## Work instruction
Write out every line of the listing below exactly as it appears, omitting the pictures.

Items from a data source:
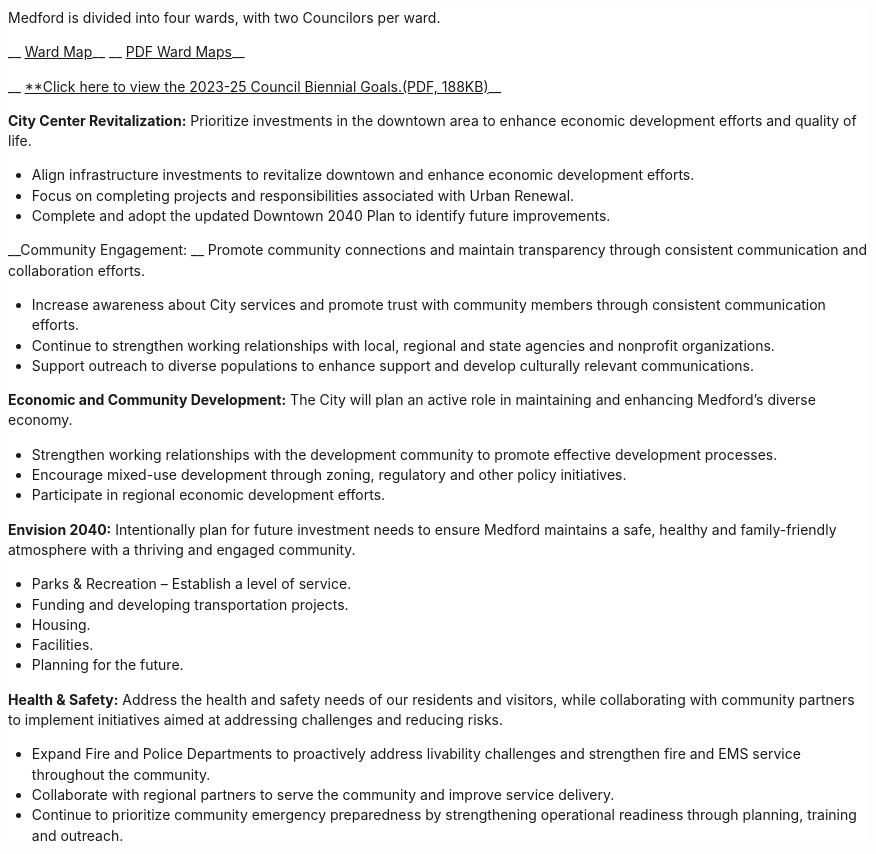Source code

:  

Medford is divided into four wards, with two Councilors per ward.

 __ [Ward Map](https://medford.maps.arcgis.com/apps/webappviewer/index.html?id=48c1d6009f874d98b8a38fca6755d932)__  __     [PDF Ward Maps](https://www.medfordoregon.gov/Government/Departments/Geographic-Information-System)__ 

 

 __ [**Click here to view the 2023-25 Council Biennial Goals.(PDF, 188KB)](https://www.medfordoregon.gov/files/assets/public/v/1/communications/documents/adopted-2023-25-council-biennial-goals.pdf)__ 

 __City Center Revitalization:__  Prioritize investments in the downtown area to enhance economic development efforts and quality of life.

 * Align infrastructure investments to revitalize downtown and enhance economic development efforts.
 * Focus on completing projects and responsibilities associated with Urban Renewal.
 * Complete and adopt the updated Downtown 2040 Plan to identify future improvements.  

 __Community Engagement: __ Promote community connections and maintain transparency through consistent communication and collaboration efforts.

 * Increase awareness about City services and promote trust with community members through consistent communication efforts.
 * Continue to strengthen working relationships with local, regional and state agencies and nonprofit organizations.
 * Support outreach to diverse populations to enhance support and develop culturally relevant communications.

 

 __Economic and Community Development:__  The City will plan an active role in maintaining and enhancing Medford’s diverse economy.

 * Strengthen working relationships with the development community to promote effective development processes.
 * Encourage mixed-use development through zoning, regulatory and other policy initiatives.
 * Participate in regional economic development efforts.

 

 __Envision 2040:__  Intentionally plan for future investment needs to ensure Medford maintains a safe, healthy and family-friendly atmosphere with a thriving and engaged community.

 * Parks & Recreation – Establish a level of service.
 * Funding and developing transportation projects.
 * Housing.
 * Facilities.
 * Planning for the future.

 

 __Health & Safety:__  Address the health and safety needs of our residents and visitors, while collaborating with community partners to implement initiatives aimed at addressing challenges and reducing risks.

 * Expand Fire and Police Departments to proactively address livability challenges and strengthen fire and EMS service throughout the community.
 * Collaborate with regional partners to serve the community and improve service delivery.
 * Continue to prioritize community emergency preparedness by strengthening operational readiness through planning, training and outreach.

## Task response
Source code

:  

Medford is divided into four wards, with two Councilors per ward.

 __ [Ward Map](https://medford.maps.arcgis.com/apps/webappviewer/index.html?id=48c1d6009f874d98b8a38fca6755d932)__  __     [PDF Ward Maps](https://www.medfordoregon.gov/Government/Departments/Geographic-Information-System)__ 

 

 __ [**Click here to view the 2023-25 Council Biennial Goals.(PDF, 188KB)](https://www.medfordoregon.gov/files/assets/public/v/1/communications/documents/adopted-2023-25-council-biennial-goals.pdf)__ 

 __City Center Revitalization:__  Prioritize investments in the downtown area to enhance economic development efforts and quality of life.

 * Align infrastructure investments to revitalize downtown and enhance economic development efforts.
 * Focus on completing projects and responsibilities associated with Urban Renewal.
 * Complete and adopt the updated Downtown 2040 Plan to identify future improvements.  

 __Community Engagement: __ Promote community connections and maintain transparency through consistent communication and collaboration efforts.

 * Increase awareness about City services and promote trust with community members through consistent communication efforts.
 * Continue to strengthen working relationships with local, regional and state agencies and nonprofit organizations.
 * Support outreach to diverse populations to enhance support and develop culturally relevant communications.

 

 __Economic and Community Development:__  The City will plan an active role in maintaining and enhancing Medford’s diverse economy.

 * Strengthen working relationships with the development community to promote effective development processes.
 * Encourage mixed-use development through zoning, regulatory and other policy initiatives.
 * Participate in regional economic development efforts.

 

 __Envision 2040:__  Intentionally plan for future investment needs to ensure Medford maintains a safe, healthy and family-friendly atmosphere with a thriving and engaged community.

 * Parks & Recreation – Establish a level of service.
 * Funding and developing transportation projects.
 * Housing.
 * Facilities.
 * Planning for the future.

 

 __Health & Safety:__  Address the health and safety needs of our residents and visitors, while collaborating with community partners to implement initiatives aimed at addressing challenges and reducing risks.

 * Expand Fire and Police Departments to proactively address livability challenges and strengthen fire and EMS service throughout the community.
 * Collaborate with regional partners to serve the community and improve service delivery.
 * Continue to prioritize community emergency preparedness by strengthening operational readiness through planning, training and outreach.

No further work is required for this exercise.